Description: Google Arts & Culture is about exploring various cultures, people, and places influential in shaping the world we know today. Though the app has been around since 2016, it gained popularity, most recently, due to an update that allowed users to take selfies which Google would then attempt to match with art pieces from museums around the globe. Aside from the fun selfie feature (which, right now, is only available in the U.S.), users are able to virtually explore museums and spaces around the world, search for artists and collections, and read inspiring stories of current people impacting their communities today.
What do parents need to know about the Google Arts & Culture App?
The app makes learning a little more fun. With VR growing in popularity, the idea of being able to “step into” spaces from around the world with an app is exciting and interesting. It provides a sense of adventure and education to the user but costs much less than traveling there in person.

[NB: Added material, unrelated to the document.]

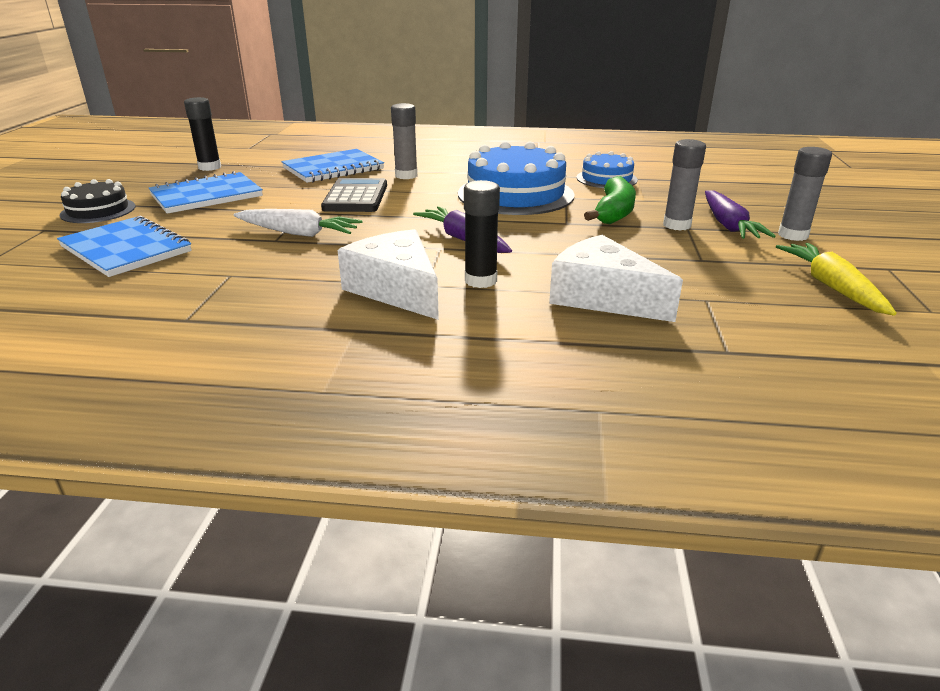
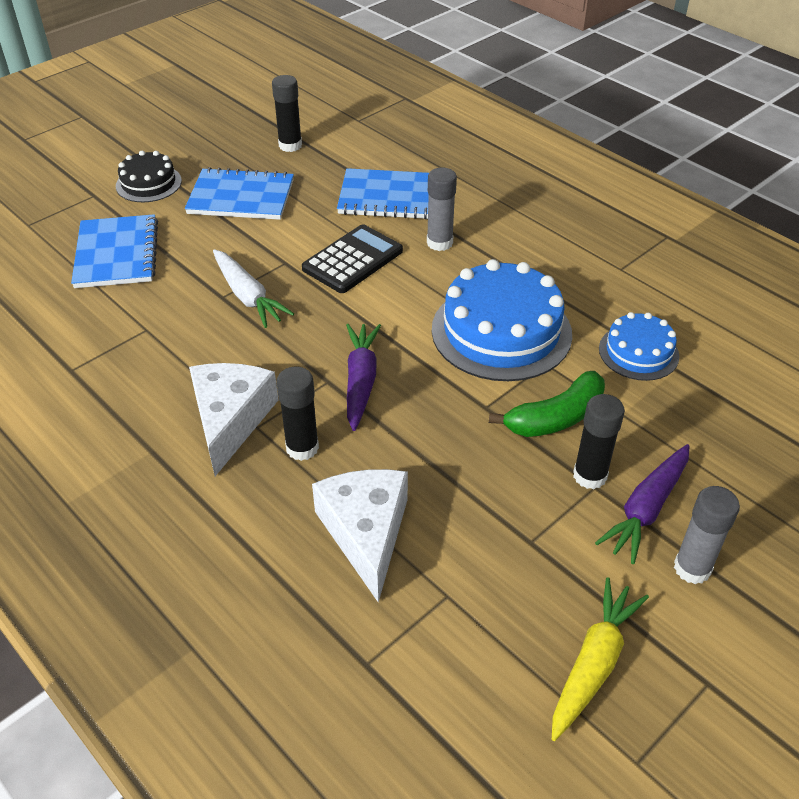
camera: 40 degrees right, 15 degrees up
(676, 225) = (590, 476): grey glue stick -> black glue stick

Geo access is necessary to use one of the features. The “Nearby” feature exists for users to be able to find museums and cultural events near them. The app can make recommendations to users when the location is turned on.
The app has faced criticism for being racist. With people from many different ethnic backgrounds, some have expressed disappointment that the app doesn’t show much support of their history. A reviewer from Mashable stated, “It doesn’t work very well for people of color and includes few artists from Latin America or places outside of Europe. So, if you’re Mexican-American, like me, and you’re looking to have some fun with the app… well, good luck!”

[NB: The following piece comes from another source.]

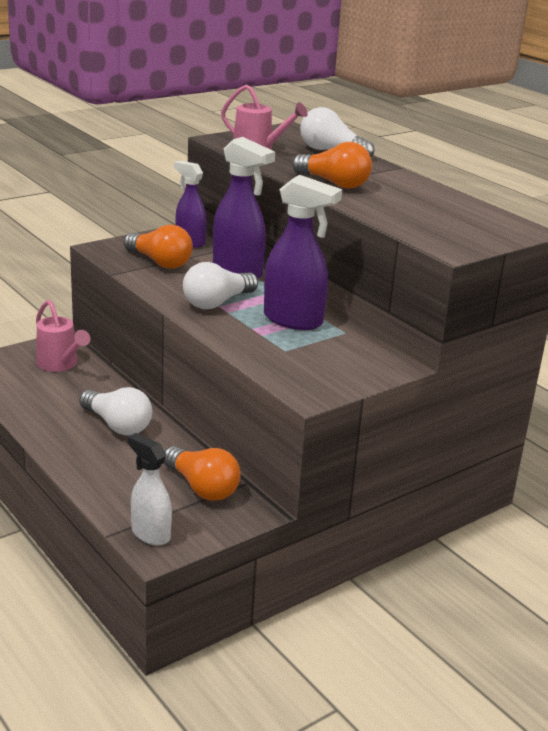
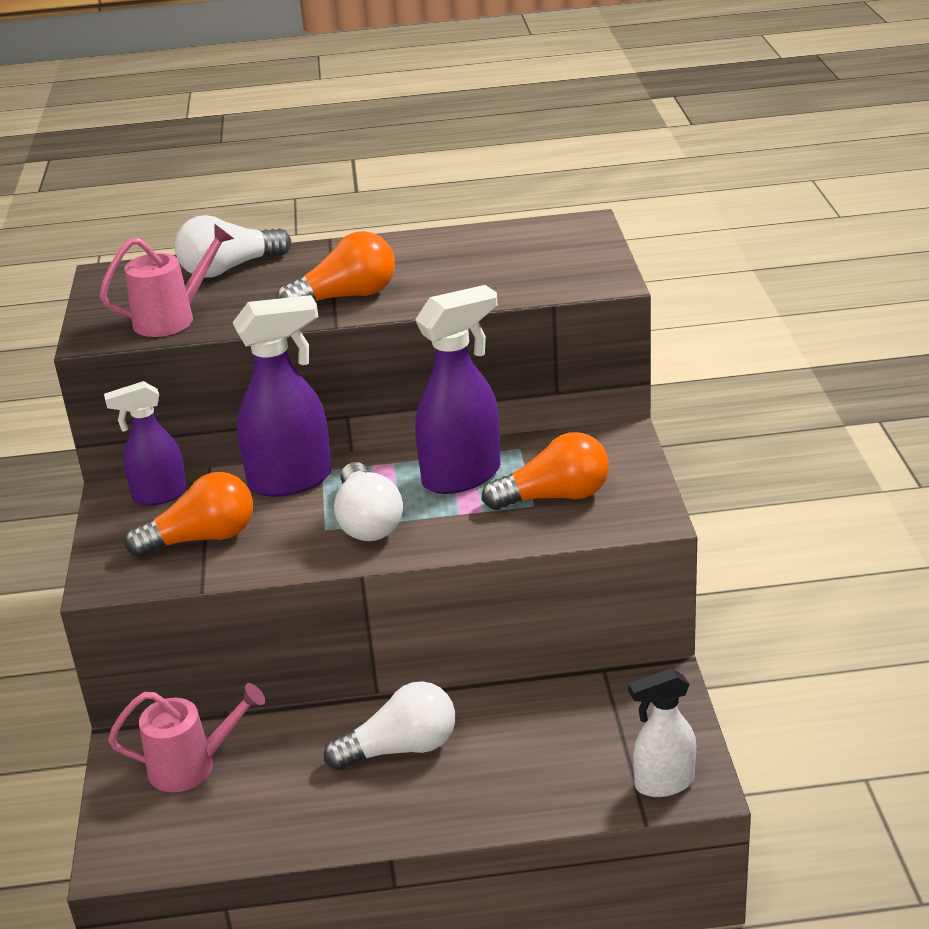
camera: 55 degrees left, 5 degrees up
(202, 487) = (592, 711): orange light bulb -> orange light bulb (554, 497)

Art and expression can sometimes show a provocative side to life. While many of the photos, art pieces, and stories in the app wouldn’t be offensive or shocking to some, because it’s art, parents just need to be aware of some tasteful nudity.
Google Arts & Culture bottom line – is it safe for my kid?
Knowing your kid’s maturity level is key. There are some pretty cool aspects we really like about this app; users can “explore” the world of art in a fun way. But, with most good things, there can be risk too. Exposure to some of the content or material for some twelve-year olds might be a bit too much.
If you choose to let your child use this app, plan to have continued conversation about the art they’re viewing and things they’re reading in order to offer a framework for thinking and analyzing this information in a healthy and positive way.